Borussia Dortmund gegen die TSG 1899 Hoffenheim, Thomas Tuchel gegen Julian Nagelsmann. Kein anderes Duell der Bundesliga dürfte derart mit Taktik in Verbindung gebracht werden wie das Spiel zwischen Rang drei und Rang vier am Samstagnachmittag.

Einst arbeiteten Tuchel und Nagelsmann zusammen, inzwischen stehen sie sich als Gegner in Deutschlands höchster Spielklasse gegenüber und kämpfen um die direkte Qualifikation zur Champions League. Doch wie sieht es eigentlich aus im direkten Duell? Worauf müssen sich beide Mannschaften gefasst machen?

Die Zuschauer im Signal Iduna Park dürfen ohne Frage mit einem attraktiven, schnellen und vor allem hochwertigen Spiel rechnen. "Du kannst dich ganz tief hinten reinstellen oder sie ganz früh attackieren, damit sie weit wegbleiben von unserem Tor", hatte Nagelsmann schon vor dem Hinspiel anerkannt.

Viele Wege führen zur Dreierkette

Dieses endete 2:2 und liefert für das Rückspiel manche Erkenntnis. Die TSG wird mit hoher Wahrscheinlichkeit erneut in einem 5-3-2 auftreten und dabei konsequent das Zentrum verstellen, um den Gegner auf die Außenbahn zu schieben und dort dann Richtung Seitenaus zu drängen.

Wie dieser kompakte Block bespielt wird, dürfte die erste Frage für Tuchel sein. In seinen bisherigen Duellen mit Nagelsmann setzte er dabei stets auf eine Dreierkette, welche allerdings aus einer Grundordnung mit Viererkette hergestellt wurde. Dementsprechend wurde die erste Reihe entweder über einen tief bleibenden Außenverteidiger hergestellt oder aber durch den zurückfallenden Julian Weigl.
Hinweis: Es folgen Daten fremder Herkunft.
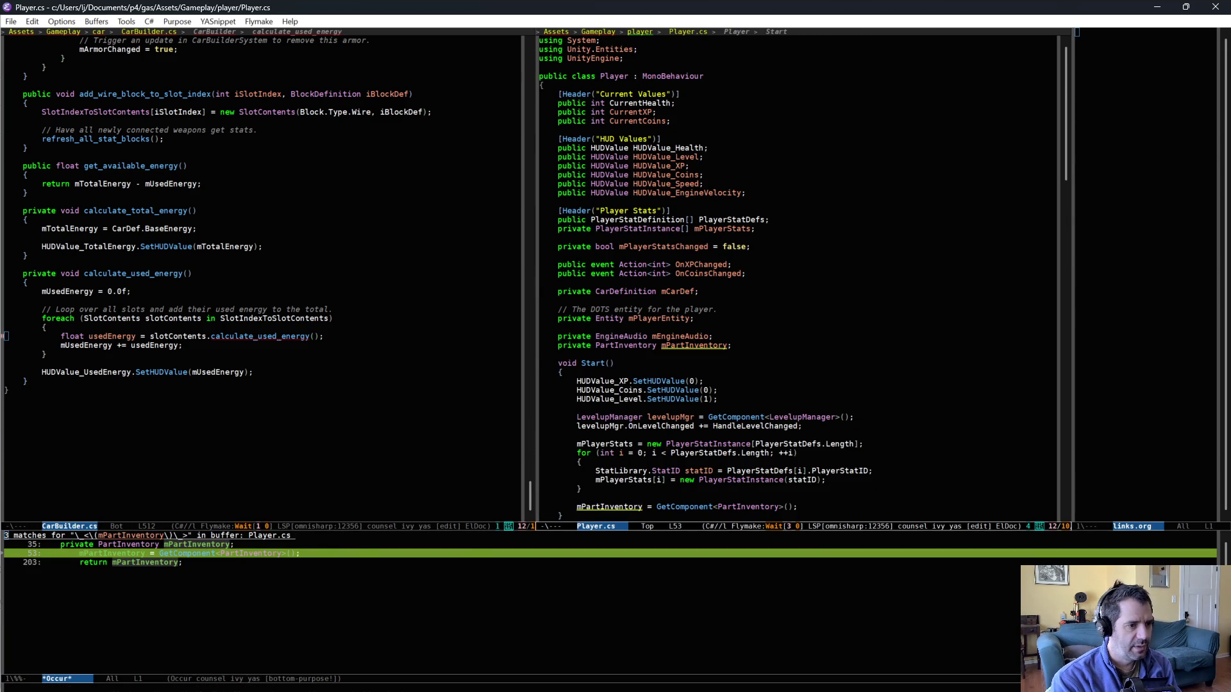
pyautogui.press('alt+g')
pyautogui.press('n')
pyautogui.press('alt+g')
pyautogui.press('p')
pyautogui.press('alt+g')
pyautogui.press('p')
# Jump to the PartInventory and PartDefinition definitions, inspect the StatID and VehicleStatValue lines, then go to P4V
pyautogui.press('alt+b')
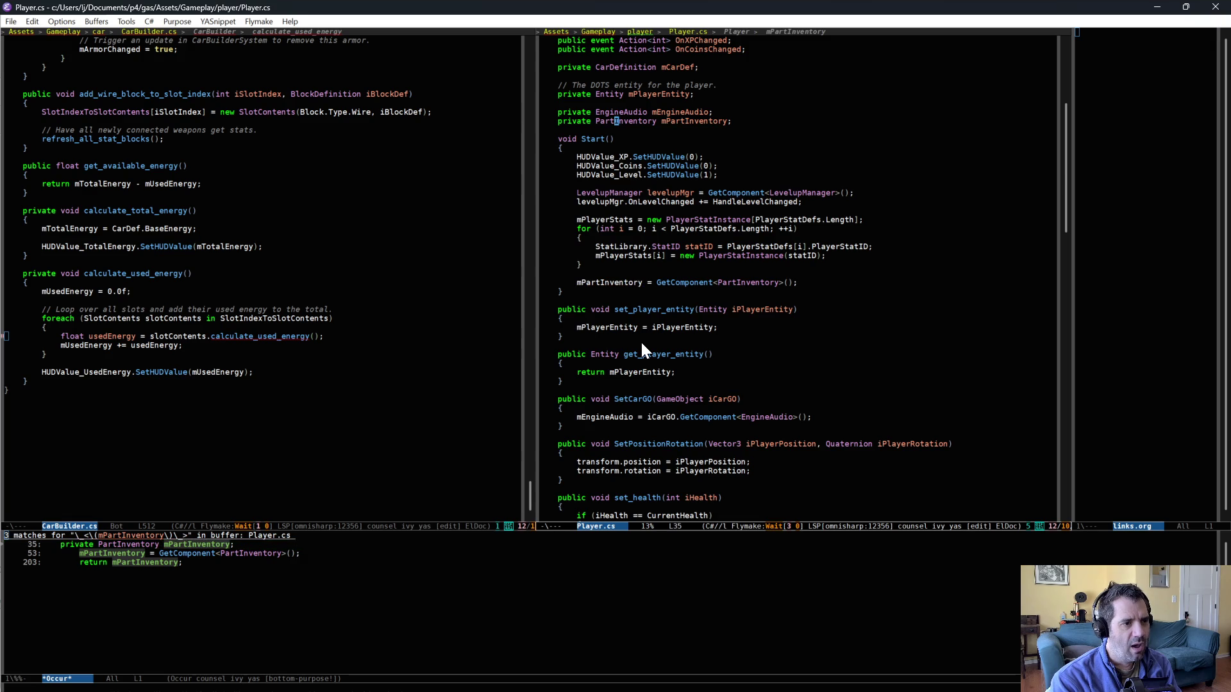
pyautogui.press('alt+.')
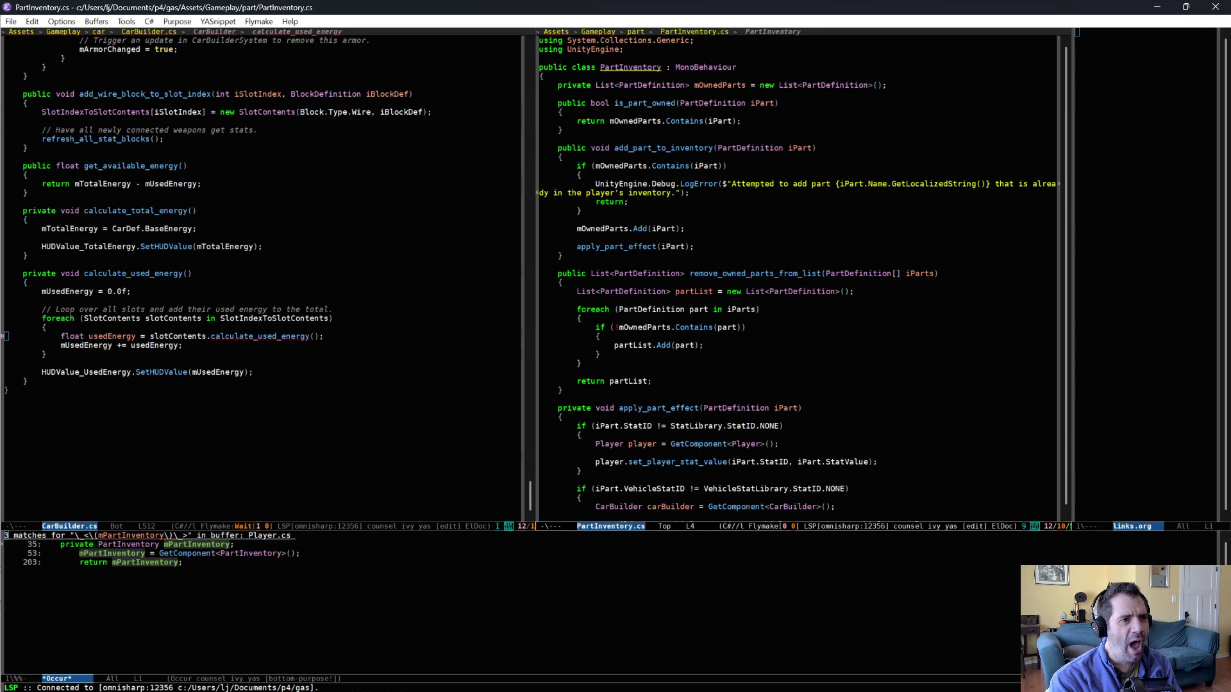
pyautogui.press('Down')
pyautogui.press('Down')
pyautogui.press('Right')
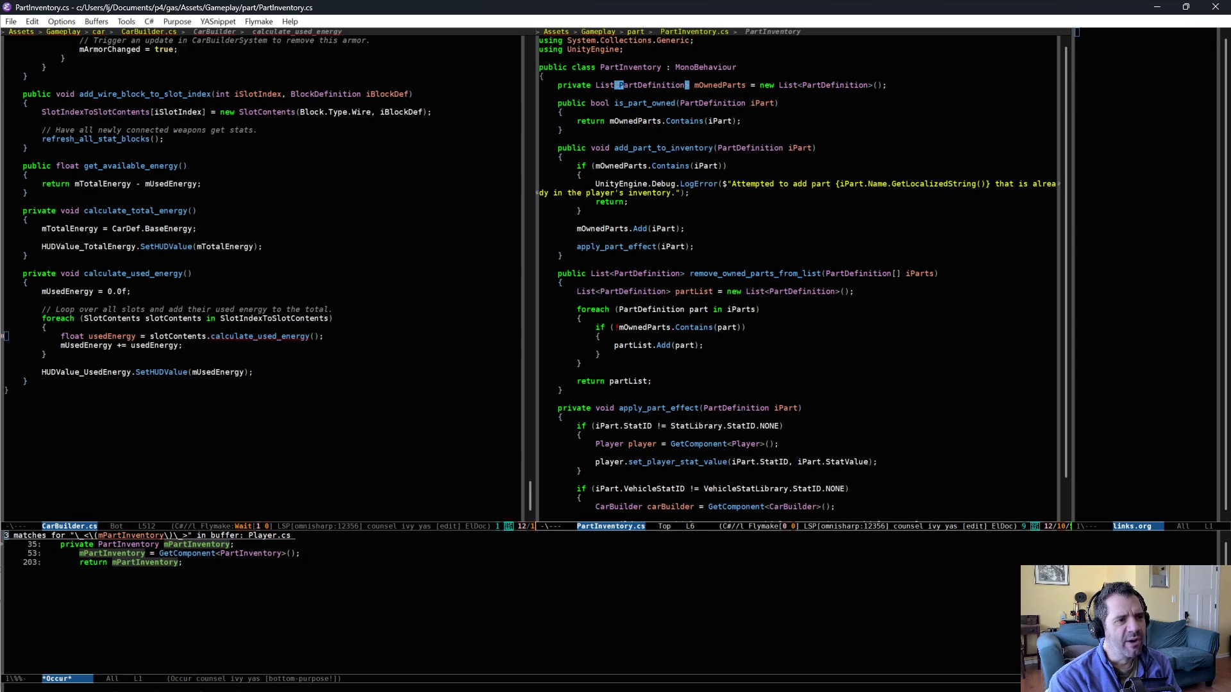
pyautogui.press('alt+.')
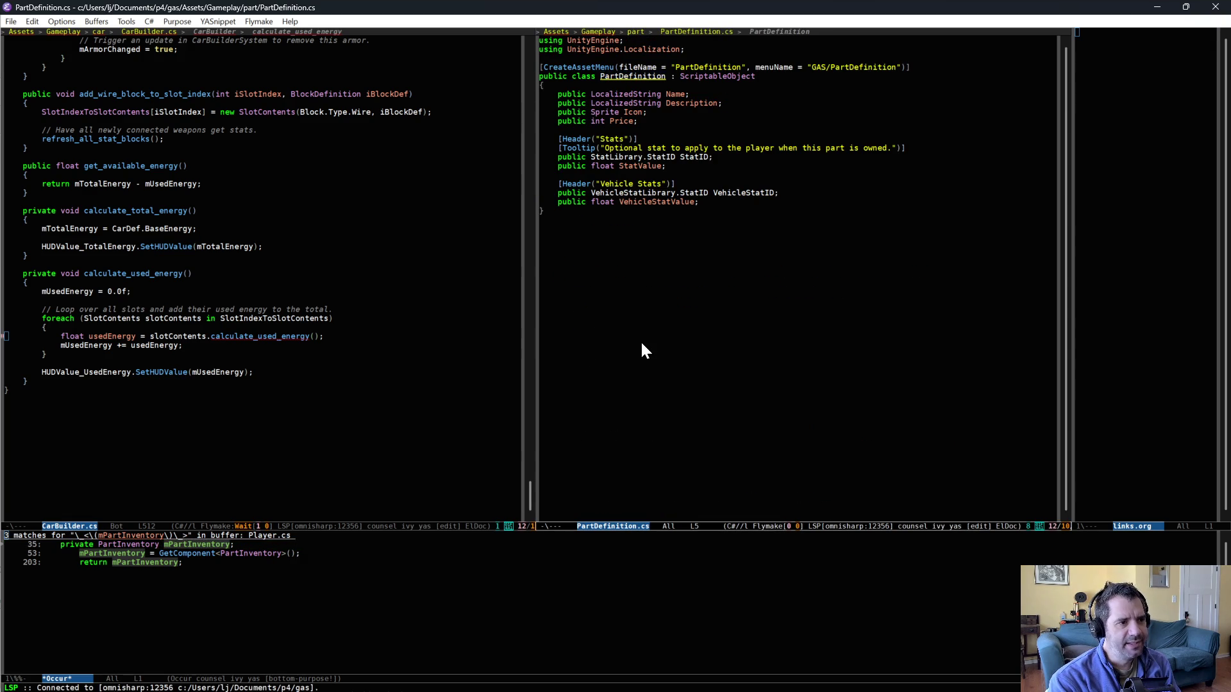
pyautogui.press('Down')
pyautogui.press('Down')
pyautogui.press('Down')
pyautogui.press('Down')
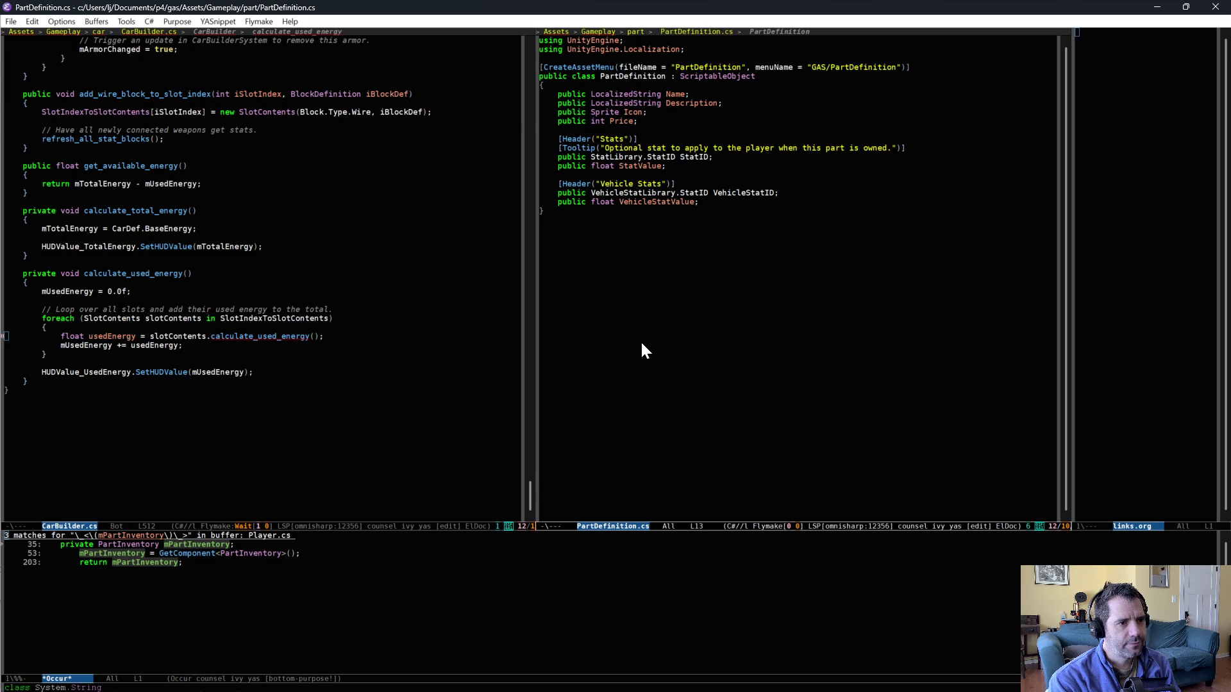
pyautogui.press('Down')
pyautogui.press('Down')
pyautogui.press('Down')
pyautogui.press('Down')
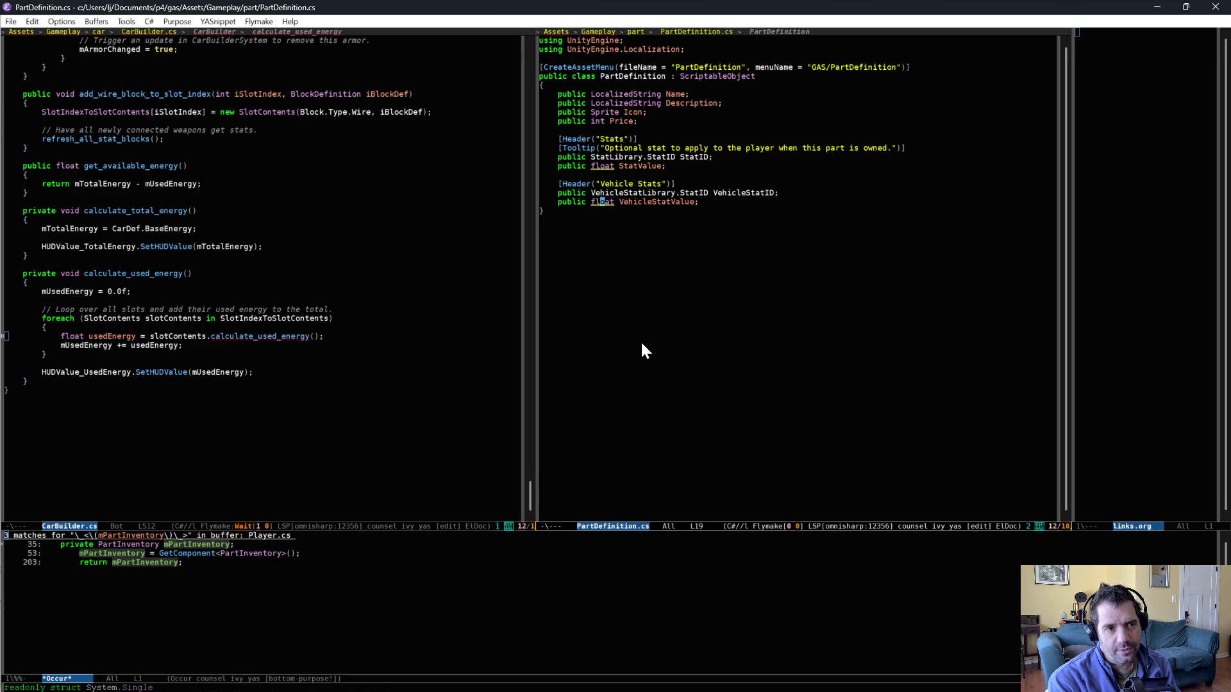
pyautogui.press('ctrl+e')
Beide Möglichkeiten sind auch am Samstag wieder möglich - zuletzt stellte Tuchel aber von der Außenverteidiger-Variante auf die Weigl-Variante um. Der Grund liegt wiederum in der Defensivordnung seines Gegners. Die TSG formiert in ihrem 5-3-2 im 3-2 ein Fünfeck, das die gegnerischen Sechser gefangen hält. Bleibt Weigl in diesem Fünfeck, ist er für den BVB praktisch nicht erreichbar.

Doppelbesetzung der Flügel?

Fällt er jedoch entgegen, entfaltet die Zentrumssperre auf andere Art ihre gewünschte Wirkung: Der Ball in die Tiefe kann eigentlich nur noch über die Außen gespielt werden. Dort versuchte Tuchel im Hinspiel, eine mögliche Schwachstelle der TSG zu bespielen. Durch das 5-3-2 ist der Flügel nur einfach besetzt. Tuchel schob seinen Außenverteidiger hoch und besetzte die rechte Seite mit Ousmane Dembele und Christian Pulisic.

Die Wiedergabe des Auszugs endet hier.